VLM (Vision-Language Model) Inference#
Complete workflow for vision-language models with image understanding capabilities.
Example model: Qwen2.5-VL-3B-Instruct
Note: For Phi-4-Multimodal, which requires a LoRA merge step before export, see the Phi-4-Multimodal Guide.
Prerequisites: Complete the Installation Guide for both x86 host and edge device before proceeding.
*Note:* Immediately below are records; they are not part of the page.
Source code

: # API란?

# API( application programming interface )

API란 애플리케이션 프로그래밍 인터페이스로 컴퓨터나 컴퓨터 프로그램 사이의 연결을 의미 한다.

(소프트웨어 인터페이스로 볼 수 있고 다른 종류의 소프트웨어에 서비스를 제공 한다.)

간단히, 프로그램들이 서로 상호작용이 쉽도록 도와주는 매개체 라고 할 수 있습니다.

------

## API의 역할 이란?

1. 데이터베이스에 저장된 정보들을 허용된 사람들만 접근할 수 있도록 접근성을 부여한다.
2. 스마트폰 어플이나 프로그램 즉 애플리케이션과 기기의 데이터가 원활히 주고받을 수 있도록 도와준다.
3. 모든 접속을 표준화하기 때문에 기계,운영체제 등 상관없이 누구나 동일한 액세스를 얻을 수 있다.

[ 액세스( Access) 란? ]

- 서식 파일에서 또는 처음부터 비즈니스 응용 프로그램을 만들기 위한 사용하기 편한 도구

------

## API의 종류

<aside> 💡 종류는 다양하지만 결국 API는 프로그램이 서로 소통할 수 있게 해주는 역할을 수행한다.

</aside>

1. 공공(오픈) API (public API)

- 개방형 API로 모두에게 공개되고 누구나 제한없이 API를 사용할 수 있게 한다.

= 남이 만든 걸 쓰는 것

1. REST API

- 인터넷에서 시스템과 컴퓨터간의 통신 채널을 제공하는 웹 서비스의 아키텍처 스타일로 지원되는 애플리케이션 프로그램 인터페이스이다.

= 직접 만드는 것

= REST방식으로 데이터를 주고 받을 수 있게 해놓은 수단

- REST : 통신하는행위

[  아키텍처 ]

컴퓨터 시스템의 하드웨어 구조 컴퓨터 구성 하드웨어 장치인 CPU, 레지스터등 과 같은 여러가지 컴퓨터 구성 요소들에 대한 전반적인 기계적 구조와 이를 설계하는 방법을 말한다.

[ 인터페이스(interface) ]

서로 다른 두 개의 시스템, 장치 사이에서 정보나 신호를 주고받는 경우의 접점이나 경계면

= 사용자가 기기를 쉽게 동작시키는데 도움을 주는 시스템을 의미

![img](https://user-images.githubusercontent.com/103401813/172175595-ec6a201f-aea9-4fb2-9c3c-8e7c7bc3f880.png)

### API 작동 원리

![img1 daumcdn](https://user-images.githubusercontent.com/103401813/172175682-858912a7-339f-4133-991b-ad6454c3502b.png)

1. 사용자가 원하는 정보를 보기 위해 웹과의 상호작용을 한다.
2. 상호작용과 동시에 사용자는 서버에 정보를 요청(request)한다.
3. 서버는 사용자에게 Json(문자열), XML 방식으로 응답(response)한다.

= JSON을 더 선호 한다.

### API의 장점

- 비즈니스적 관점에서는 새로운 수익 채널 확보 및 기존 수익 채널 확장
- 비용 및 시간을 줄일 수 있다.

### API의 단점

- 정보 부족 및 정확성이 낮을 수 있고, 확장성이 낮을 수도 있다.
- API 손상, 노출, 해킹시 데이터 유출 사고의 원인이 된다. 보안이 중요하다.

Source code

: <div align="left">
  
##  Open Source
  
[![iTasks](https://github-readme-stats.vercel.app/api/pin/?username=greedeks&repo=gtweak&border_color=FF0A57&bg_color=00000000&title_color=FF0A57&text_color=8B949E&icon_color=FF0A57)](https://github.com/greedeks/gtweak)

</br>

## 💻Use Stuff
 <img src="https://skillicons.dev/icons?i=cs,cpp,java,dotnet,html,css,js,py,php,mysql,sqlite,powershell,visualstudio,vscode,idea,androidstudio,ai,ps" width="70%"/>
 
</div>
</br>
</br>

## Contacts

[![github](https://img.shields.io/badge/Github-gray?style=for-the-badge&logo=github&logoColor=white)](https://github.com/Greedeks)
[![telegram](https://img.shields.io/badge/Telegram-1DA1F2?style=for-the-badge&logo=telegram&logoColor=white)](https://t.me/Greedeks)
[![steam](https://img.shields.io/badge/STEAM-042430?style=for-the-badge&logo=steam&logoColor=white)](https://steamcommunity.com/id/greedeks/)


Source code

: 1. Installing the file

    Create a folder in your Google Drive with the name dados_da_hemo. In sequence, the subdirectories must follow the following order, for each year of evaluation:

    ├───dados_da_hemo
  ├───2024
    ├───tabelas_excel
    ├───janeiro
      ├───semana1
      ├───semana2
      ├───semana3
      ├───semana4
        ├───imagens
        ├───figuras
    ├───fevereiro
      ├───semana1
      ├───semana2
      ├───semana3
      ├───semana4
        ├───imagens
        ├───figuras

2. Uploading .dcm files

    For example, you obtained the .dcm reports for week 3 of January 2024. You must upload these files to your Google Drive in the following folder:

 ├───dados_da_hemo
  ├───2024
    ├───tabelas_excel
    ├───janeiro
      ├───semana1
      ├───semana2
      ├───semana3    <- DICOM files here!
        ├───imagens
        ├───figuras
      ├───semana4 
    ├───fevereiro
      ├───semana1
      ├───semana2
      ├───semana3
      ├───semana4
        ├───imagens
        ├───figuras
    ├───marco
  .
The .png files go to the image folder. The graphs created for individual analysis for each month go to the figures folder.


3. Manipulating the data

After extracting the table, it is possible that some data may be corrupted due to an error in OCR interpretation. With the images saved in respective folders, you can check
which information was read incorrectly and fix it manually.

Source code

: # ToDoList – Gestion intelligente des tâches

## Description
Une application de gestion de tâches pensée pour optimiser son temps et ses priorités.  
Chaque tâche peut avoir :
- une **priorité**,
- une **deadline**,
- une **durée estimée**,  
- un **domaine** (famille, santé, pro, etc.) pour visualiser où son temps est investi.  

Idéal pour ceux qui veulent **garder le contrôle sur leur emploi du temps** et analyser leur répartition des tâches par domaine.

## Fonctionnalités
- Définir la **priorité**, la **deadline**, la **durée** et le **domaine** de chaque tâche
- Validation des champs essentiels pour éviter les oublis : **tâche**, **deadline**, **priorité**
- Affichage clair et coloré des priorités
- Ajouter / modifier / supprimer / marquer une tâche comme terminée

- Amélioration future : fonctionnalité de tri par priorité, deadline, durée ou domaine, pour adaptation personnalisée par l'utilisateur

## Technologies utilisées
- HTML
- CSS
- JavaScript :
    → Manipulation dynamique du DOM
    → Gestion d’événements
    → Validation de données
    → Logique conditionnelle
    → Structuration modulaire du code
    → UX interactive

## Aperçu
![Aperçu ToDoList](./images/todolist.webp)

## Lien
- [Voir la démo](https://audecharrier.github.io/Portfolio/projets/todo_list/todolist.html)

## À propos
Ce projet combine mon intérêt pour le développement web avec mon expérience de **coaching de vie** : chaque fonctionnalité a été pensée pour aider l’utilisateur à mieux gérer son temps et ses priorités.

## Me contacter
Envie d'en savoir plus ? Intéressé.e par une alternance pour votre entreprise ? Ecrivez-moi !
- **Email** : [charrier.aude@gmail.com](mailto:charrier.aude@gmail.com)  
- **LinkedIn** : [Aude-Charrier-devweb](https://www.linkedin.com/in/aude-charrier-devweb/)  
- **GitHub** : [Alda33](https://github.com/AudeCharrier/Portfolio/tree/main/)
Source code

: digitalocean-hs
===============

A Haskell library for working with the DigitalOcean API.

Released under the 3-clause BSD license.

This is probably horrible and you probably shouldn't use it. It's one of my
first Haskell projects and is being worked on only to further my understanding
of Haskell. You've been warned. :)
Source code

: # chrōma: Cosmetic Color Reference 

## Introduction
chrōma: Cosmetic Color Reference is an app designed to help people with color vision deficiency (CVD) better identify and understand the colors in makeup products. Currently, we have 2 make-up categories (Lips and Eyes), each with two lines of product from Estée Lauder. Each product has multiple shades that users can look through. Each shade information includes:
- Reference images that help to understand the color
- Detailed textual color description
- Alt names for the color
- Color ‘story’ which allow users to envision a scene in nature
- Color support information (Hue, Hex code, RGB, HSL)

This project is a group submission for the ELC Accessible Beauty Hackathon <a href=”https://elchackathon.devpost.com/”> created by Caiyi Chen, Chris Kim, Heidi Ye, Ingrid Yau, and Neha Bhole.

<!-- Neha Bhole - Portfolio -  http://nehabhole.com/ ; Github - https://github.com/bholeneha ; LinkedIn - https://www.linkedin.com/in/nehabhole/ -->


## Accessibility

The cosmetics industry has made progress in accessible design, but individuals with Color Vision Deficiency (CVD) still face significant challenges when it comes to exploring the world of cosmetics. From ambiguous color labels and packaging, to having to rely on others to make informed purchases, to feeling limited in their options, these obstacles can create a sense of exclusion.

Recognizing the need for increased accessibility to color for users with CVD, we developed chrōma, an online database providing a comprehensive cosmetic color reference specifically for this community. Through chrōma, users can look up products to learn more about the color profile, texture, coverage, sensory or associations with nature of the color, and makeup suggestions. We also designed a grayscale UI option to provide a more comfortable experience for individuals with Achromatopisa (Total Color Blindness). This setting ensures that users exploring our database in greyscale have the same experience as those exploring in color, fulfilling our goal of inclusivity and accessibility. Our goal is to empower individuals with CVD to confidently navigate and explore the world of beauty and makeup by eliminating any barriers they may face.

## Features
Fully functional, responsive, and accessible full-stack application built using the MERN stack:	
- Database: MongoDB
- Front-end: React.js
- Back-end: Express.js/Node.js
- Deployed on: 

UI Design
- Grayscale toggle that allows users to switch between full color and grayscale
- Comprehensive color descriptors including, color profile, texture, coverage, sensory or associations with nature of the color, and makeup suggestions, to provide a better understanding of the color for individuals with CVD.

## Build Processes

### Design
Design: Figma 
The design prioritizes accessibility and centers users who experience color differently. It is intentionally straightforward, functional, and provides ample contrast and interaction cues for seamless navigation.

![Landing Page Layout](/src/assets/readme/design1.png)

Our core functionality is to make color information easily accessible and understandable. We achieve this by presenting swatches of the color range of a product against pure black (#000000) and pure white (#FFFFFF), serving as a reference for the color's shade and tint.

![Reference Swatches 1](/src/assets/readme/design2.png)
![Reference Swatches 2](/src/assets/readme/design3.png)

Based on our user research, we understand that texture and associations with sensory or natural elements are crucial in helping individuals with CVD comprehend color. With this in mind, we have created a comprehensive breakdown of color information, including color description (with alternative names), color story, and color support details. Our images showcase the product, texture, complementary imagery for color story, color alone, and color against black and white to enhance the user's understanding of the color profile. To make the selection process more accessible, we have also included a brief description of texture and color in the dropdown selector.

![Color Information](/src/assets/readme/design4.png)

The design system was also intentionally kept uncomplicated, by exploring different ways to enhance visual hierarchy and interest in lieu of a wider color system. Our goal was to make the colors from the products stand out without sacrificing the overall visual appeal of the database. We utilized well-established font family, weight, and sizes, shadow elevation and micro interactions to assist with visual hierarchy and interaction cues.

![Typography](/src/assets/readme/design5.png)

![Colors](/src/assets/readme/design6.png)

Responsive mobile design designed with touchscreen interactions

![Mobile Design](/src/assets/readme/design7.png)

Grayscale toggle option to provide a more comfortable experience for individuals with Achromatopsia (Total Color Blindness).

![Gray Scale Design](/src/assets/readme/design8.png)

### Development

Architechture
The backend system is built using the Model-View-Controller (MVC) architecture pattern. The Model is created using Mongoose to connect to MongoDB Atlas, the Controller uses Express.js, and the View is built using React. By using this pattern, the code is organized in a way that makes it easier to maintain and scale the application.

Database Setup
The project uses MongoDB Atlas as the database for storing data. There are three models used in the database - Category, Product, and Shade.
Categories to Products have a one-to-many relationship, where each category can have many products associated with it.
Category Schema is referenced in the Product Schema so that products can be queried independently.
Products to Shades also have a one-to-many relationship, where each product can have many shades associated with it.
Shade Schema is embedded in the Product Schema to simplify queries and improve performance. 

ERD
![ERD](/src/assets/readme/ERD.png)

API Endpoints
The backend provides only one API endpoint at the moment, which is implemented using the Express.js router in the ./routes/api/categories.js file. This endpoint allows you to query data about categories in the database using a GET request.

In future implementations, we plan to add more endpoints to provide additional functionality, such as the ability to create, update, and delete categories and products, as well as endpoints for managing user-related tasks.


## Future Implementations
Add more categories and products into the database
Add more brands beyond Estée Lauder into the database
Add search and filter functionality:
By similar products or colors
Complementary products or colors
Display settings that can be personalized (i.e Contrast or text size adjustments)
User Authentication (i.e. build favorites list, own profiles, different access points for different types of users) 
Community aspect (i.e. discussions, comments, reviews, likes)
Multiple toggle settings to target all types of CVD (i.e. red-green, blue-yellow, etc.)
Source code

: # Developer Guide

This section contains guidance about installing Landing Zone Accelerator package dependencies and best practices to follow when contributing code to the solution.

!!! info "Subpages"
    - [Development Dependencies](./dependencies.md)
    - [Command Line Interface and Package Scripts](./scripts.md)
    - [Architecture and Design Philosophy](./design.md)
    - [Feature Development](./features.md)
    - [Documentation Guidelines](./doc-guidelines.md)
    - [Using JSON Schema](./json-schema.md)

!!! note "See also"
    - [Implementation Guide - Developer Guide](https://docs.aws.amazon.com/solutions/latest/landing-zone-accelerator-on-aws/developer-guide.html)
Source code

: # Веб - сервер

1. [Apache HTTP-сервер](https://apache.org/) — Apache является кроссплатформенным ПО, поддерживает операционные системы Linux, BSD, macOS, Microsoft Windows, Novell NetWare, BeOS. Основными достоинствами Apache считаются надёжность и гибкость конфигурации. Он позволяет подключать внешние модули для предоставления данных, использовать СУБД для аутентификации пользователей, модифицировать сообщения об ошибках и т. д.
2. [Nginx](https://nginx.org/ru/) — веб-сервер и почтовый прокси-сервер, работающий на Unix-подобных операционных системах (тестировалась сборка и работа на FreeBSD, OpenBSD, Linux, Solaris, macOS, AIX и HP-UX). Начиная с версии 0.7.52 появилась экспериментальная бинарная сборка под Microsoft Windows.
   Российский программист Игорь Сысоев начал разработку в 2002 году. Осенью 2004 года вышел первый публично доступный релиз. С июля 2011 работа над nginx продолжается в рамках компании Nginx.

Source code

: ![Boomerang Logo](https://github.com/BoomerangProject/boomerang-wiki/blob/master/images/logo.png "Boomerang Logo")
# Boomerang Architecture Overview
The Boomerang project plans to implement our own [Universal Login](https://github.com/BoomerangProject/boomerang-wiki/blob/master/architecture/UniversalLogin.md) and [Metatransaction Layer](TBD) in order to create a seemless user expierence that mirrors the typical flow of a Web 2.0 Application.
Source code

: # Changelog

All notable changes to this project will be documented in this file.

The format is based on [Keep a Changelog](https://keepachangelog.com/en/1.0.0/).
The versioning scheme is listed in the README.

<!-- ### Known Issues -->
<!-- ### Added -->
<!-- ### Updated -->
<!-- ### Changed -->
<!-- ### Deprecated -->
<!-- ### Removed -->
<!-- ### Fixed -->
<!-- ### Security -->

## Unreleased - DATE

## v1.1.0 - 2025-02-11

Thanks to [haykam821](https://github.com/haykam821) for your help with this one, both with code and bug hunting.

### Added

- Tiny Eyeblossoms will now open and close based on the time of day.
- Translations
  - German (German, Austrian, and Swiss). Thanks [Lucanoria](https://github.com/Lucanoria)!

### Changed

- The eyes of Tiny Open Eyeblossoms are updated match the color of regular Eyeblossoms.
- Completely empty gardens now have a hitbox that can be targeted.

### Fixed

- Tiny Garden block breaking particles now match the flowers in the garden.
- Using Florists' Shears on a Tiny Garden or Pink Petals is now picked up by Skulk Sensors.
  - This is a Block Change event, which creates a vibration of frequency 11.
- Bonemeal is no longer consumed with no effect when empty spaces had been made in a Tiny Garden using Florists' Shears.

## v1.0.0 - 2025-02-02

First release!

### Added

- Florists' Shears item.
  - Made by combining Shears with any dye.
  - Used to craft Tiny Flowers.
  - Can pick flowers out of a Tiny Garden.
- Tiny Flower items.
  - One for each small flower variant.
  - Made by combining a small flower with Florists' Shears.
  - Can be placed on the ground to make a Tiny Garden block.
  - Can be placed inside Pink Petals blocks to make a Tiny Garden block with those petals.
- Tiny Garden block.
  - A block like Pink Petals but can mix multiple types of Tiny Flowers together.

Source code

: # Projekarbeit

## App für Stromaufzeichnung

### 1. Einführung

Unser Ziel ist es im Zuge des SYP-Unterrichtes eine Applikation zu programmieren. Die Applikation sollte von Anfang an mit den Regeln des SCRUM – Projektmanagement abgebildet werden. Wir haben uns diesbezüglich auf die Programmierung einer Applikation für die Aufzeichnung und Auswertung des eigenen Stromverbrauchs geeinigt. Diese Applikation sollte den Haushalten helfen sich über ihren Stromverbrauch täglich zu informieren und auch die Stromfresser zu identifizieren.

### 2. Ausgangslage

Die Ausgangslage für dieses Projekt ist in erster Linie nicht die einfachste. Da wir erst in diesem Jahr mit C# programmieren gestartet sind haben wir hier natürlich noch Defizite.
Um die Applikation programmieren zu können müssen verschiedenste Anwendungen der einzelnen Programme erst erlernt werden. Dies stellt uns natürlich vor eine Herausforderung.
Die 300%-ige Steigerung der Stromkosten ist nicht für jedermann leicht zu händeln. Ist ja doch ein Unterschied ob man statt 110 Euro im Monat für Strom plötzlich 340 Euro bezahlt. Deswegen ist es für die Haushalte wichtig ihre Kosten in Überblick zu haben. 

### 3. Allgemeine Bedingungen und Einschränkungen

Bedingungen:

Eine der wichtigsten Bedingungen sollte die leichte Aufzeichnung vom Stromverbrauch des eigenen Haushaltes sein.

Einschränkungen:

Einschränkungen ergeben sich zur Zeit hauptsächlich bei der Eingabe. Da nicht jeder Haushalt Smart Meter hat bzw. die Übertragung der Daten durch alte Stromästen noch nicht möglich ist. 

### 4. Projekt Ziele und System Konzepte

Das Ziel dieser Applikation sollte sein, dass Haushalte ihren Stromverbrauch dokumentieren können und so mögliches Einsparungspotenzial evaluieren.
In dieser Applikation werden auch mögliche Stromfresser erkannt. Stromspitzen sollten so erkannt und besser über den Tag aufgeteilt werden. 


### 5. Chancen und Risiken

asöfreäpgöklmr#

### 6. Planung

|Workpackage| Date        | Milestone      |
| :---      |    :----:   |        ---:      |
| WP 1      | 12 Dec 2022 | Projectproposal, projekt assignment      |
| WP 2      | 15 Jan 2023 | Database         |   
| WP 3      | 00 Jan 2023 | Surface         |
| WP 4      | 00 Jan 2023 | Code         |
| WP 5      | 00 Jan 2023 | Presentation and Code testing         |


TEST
Step 1: Quantize and Export (x86 Host)#
export WORKSPACE_DIR=$HOME/tensorrt-edgellm-workspace
export MODEL_NAME=Qwen2.5-VL-3B-Instruct
mkdir -p $WORKSPACE_DIR
cd $WORKSPACE_DIR
# Quantize language model
tensorrt-edgellm-quantize-llm \
--model_dir Qwen/Qwen2.5-VL-3B-Instruct \
--quantization fp8 \
--output_dir $MODEL_NAME/quantized
# Export language model
tensorrt-edgellm-export-llm \
--model_dir $MODEL_NAME/quantized \
--output_dir $MODEL_NAME/onnx/llm
# Export visual encoder
tensorrt-edgellm-export-visual \
--model_dir Qwen/Qwen2.5-VL-3B-Instruct \
--output_dir $MODEL_NAME/onnx/visual
Step 2: Transfer to Device#
# Transfer ONNX to device
scp -r $MODEL_NAME/onnx \
<device_user>@<device_ip>:~/tensorrt-edgellm-workspace/$MODEL_NAME/
Step 3: Build Engines (Thor Device)#
# Set up workspace directory on device
export WORKSPACE_DIR=$HOME/tensorrt-edgellm-workspace
export MODEL_NAME=Qwen2.5-VL-3B-Instruct
cd ~/TensorRT-Edge-LLM
# Build language model engine
./build/examples/llm/llm_build \
--onnxDir $WORKSPACE_DIR/$MODEL_NAME/onnx/llm \
--engineDir $WORKSPACE_DIR/$MODEL_NAME/engines/llm \
--maxBatchSize 1 \
--maxInputLen 1024 \
--maxKVCacheCapacity 4096
# Build visual encoder engine
./build/examples/multimodal/visual_build \
--onnxDir $WORKSPACE_DIR/$MODEL_NAME/onnx/visual \
--engineDir $WORKSPACE_DIR/$MODEL_NAME/engines/visual \
--minImageTokens 128 \
--maxImageTokens 512 \
--maxImageTokensPerImage 512
Build time: < 5 minutes
Step 4: Run Inference (Thor Device)#
Create an input file $WORKSPACE_DIR/input_vlm.json (replace /path/to/image.jpg with an actual image file path):
{
"batch_size": 1,
"temperature": 1.0,
"top_p": 1.0,
"top_k": 50,
"max_generate_length": 128,
"requests": [
{
"messages": [
{
"role": "system",
"content": "You are a helpful assistant."
},
{
"role": "user",
"content": [
{
"type": "image",
"image": "/path/to/image.jpg"
},
{
"type": "text",
"text": "Please describe the image."
}
]
}
]
}
]
}
Run inference:
cd ~/TensorRT-Edge-LLM
./build/examples/llm/llm_inference \
--engineDir $WORKSPACE_DIR/$MODEL_NAME/engines/llm \
--multimodalEngineDir $WORKSPACE_DIR/$MODEL_NAME/engines/visual \
--inputFile $WORKSPACE_DIR/input_vlm.json \
--outputFile $WORKSPACE_DIR/output_vlm.json
Check output_vlm.json for vision-language model responses.